(AIM)
Convert every line of the items below into a numbered list, omitting blank lines.
* * * * * * * * *
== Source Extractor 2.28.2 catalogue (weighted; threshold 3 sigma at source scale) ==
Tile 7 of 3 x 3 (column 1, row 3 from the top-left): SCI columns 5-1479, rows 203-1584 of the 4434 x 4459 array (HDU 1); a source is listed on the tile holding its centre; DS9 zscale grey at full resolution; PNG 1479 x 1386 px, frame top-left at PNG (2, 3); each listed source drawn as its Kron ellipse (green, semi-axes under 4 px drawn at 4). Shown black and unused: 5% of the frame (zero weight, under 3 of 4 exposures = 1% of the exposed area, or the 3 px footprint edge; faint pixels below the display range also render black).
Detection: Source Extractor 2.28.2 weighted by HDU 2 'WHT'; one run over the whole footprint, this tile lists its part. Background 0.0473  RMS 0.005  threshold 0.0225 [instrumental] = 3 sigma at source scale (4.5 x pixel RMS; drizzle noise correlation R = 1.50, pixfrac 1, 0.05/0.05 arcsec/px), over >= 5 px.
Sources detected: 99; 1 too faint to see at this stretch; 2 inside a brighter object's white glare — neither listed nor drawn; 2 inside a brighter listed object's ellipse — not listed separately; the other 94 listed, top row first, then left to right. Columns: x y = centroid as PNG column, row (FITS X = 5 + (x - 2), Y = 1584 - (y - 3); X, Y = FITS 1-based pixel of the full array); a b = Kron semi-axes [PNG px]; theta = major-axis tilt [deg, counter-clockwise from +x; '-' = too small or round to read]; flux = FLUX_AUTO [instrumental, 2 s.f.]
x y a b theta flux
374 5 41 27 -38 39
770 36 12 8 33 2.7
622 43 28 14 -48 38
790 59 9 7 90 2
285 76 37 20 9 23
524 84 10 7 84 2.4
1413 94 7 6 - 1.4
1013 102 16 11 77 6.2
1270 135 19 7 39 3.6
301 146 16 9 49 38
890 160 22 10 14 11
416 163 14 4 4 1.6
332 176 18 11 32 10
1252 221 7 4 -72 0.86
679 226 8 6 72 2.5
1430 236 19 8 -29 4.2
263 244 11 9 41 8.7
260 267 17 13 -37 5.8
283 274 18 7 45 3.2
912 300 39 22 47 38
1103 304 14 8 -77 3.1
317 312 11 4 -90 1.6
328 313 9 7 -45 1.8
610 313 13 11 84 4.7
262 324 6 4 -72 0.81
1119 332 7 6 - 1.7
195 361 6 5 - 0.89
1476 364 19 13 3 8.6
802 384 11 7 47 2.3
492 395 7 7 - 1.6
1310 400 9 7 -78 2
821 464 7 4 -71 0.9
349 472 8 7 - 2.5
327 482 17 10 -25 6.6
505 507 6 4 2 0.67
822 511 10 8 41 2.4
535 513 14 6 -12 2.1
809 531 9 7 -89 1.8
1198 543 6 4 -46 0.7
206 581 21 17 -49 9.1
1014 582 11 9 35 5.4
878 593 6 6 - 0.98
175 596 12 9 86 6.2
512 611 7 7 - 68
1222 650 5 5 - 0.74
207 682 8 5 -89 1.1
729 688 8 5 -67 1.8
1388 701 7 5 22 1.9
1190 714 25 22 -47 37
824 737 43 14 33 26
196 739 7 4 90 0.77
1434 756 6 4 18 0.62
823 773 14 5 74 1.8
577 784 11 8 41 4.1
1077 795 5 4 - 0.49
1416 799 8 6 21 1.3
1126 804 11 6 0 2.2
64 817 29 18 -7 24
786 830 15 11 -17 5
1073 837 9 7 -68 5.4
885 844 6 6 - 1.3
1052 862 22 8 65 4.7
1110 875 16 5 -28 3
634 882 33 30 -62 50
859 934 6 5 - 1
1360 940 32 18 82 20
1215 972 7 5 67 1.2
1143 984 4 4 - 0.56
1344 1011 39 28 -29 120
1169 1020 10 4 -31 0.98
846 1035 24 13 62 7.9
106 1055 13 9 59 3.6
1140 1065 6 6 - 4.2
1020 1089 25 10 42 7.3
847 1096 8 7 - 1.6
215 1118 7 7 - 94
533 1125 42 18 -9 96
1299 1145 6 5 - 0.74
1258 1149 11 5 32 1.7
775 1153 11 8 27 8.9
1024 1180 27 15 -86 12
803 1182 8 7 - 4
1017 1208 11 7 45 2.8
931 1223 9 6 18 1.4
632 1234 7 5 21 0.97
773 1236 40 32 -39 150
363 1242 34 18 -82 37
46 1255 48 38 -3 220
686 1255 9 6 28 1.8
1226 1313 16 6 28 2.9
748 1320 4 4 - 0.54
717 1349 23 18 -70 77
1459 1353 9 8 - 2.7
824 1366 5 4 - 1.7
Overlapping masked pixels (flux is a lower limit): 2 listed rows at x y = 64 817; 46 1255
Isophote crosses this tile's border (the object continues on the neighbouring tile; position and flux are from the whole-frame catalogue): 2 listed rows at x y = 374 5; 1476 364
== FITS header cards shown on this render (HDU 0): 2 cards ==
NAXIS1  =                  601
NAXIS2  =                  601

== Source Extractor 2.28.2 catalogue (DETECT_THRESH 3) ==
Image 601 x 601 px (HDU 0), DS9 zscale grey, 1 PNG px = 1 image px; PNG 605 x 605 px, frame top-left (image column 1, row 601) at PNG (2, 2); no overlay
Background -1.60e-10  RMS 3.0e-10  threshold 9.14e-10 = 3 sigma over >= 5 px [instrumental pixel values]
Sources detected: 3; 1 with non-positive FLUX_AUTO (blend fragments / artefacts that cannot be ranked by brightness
* * * * * * * * *
(CORRECT ANSWER)
1. == Source Extractor 2.28.2 catalogue (weighted; threshold 3 sigma at source scale) ==
2. Tile 7 of 3 x 3 (column 1, row 3 from the top-left): SCI columns 5-1479, rows 203-1584 of the 4434 x 4459 array (HDU 1); a source is listed on the tile holding its centre; DS9 zscale grey at full resolution; PNG 1479 x 1386 px, frame top-left at PNG (2, 3); each listed source drawn as its Kron ellipse (green, semi-axes under 4 px drawn at 4). Shown black and unused: 5% of the frame (zero weight, under 3 of 4 exposures = 1% of the exposed area, or the 3 px footprint edge; faint pixels below the display range also render black).
3. Detection: Source Extractor 2.28.2 weighted by HDU 2 'WHT'; one run over the whole footprint, this tile lists its part. Background 0.0473  RMS 0.005  threshold 0.0225 [instrumental] = 3 sigma at source scale (4.5 x pixel RMS; drizzle noise correlation R = 1.50, pixfrac 1, 0.05/0.05 arcsec/px), over >= 5 px.
4. Sources detected: 99; 1 too faint to see at this stretch; 2 inside a brighter object's white glare — neither listed nor drawn; 2 inside a brighter listed object's ellipse — not listed separately; the other 94 listed, top row first, then left to right. Columns: x y = centroid as PNG column, row (FITS X = 5 + (x - 2), Y = 1584 - (y - 3); X, Y = FITS 1-based pixel of the full array); a b = Kron semi-axes [PNG px]; theta = major-axis tilt [deg, counter-clockwise from +x; '-' = too small or round to read]; flux = FLUX_AUTO [instrumental, 2 s.f.]
5. x y a b theta flux
6. 374 5 41 27 -38 39
7. 770 36 12 8 33 2.7
8. 622 43 28 14 -48 38
9. 790 59 9 7 90 2
10. 285 76 37 20 9 23
11. 524 84 10 7 84 2.4
12. 1413 94 7 6 - 1.4
13. 1013 102 16 11 77 6.2
14. 1270 135 19 7 39 3.6
15. 301 146 16 9 49 38
16. 890 160 22 10 14 11
17. 416 163 14 4 4 1.6
18. 332 176 18 11 32 10
19. 1252 221 7 4 -72 0.86
20. 679 226 8 6 72 2.5
21. 1430 236 19 8 -29 4.2
22. 263 244 11 9 41 8.7
23. 260 267 17 13 -37 5.8
24. 283 274 18 7 45 3.2
25. 912 300 39 22 47 38
26. 1103 304 14 8 -77 3.1
27. 317 312 11 4 -90 1.6
28. 328 313 9 7 -45 1.8
29. 610 313 13 11 84 4.7
30. 262 324 6 4 -72 0.81
31. 1119 332 7 6 - 1.7
32. 195 361 6 5 - 0.89
33. 1476 364 19 13 3 8.6
34. 802 384 11 7 47 2.3
35. 492 395 7 7 - 1.6
36. 1310 400 9 7 -78 2
37. 821 464 7 4 -71 0.9
38. 349 472 8 7 - 2.5
39. 327 482 17 10 -25 6.6
40. 505 507 6 4 2 0.67
41. 822 511 10 8 41 2.4
42. 535 513 14 6 -12 2.1
43. 809 531 9 7 -89 1.8
44. 1198 543 6 4 -46 0.7
45. 206 581 21 17 -49 9.1
46. 1014 582 11 9 35 5.4
47. 878 593 6 6 - 0.98
48. 175 596 12 9 86 6.2
49. 512 611 7 7 - 68
50. 1222 650 5 5 - 0.74
51. 207 682 8 5 -89 1.1
52. 729 688 8 5 -67 1.8
53. 1388 701 7 5 22 1.9
54. 1190 714 25 22 -47 37
55. 824 737 43 14 33 26
56. 196 739 7 4 90 0.77
57. 1434 756 6 4 18 0.62
58. 823 773 14 5 74 1.8
59. 577 784 11 8 41 4.1
60. 1077 795 5 4 - 0.49
61. 1416 799 8 6 21 1.3
62. 1126 804 11 6 0 2.2
63. 64 817 29 18 -7 24
64. 786 830 15 11 -17 5
65. 1073 837 9 7 -68 5.4
66. 885 844 6 6 - 1.3
67. 1052 862 22 8 65 4.7
68. 1110 875 16 5 -28 3
69. 634 882 33 30 -62 50
70. 859 934 6 5 - 1
71. 1360 940 32 18 82 20
72. 1215 972 7 5 67 1.2
73. 1143 984 4 4 - 0.56
74. 1344 1011 39 28 -29 120
75. 1169 1020 10 4 -31 0.98
76. 846 1035 24 13 62 7.9
77. 106 1055 13 9 59 3.6
78. 1140 1065 6 6 - 4.2
79. 1020 1089 25 10 42 7.3
80. 847 1096 8 7 - 1.6
81. 215 1118 7 7 - 94
82. 533 1125 42 18 -9 96
83. 1299 1145 6 5 - 0.74
84. 1258 1149 11 5 32 1.7
85. 775 1153 11 8 27 8.9
86. 1024 1180 27 15 -86 12
87. 803 1182 8 7 - 4
88. 1017 1208 11 7 45 2.8
89. 931 1223 9 6 18 1.4
90. 632 1234 7 5 21 0.97
91. 773 1236 40 32 -39 150
92. 363 1242 34 18 -82 37
93. 46 1255 48 38 -3 220
94. 686 1255 9 6 28 1.8
95. 1226 1313 16 6 28 2.9
96. 748 1320 4 4 - 0.54
97. 717 1349 23 18 -70 77
98. 1459 1353 9 8 - 2.7
99. 824 1366 5 4 - 1.7
100. Overlapping masked pixels (flux is a lower limit): 2 listed rows at x y = 64 817; 46 1255
101. Isophote crosses this tile's border (the object continues on the neighbouring tile; position and flux are from the whole-frame catalogue): 2 listed rows at x y = 374 5; 1476 364
102. == FITS header cards shown on this render (HDU 0): 2 cards ==
103. NAXIS1  =                  601
104. NAXIS2  =                  601
105. == Source Extractor 2.28.2 catalogue (DETECT_THRESH 3) ==
106. Image 601 x 601 px (HDU 0), DS9 zscale grey, 1 PNG px = 1 image px; PNG 605 x 605 px, frame top-left (image column 1, row 601) at PNG (2, 2); no overlay
107. Background -1.60e-10  RMS 3.0e-10  threshold 9.14e-10 = 3 sigma over >= 5 px [instrumental pixel values]
108. Sources detected: 3; 1 with non-positive FLUX_AUTO (blend fragments / artefacts that cannot be ranked by brightness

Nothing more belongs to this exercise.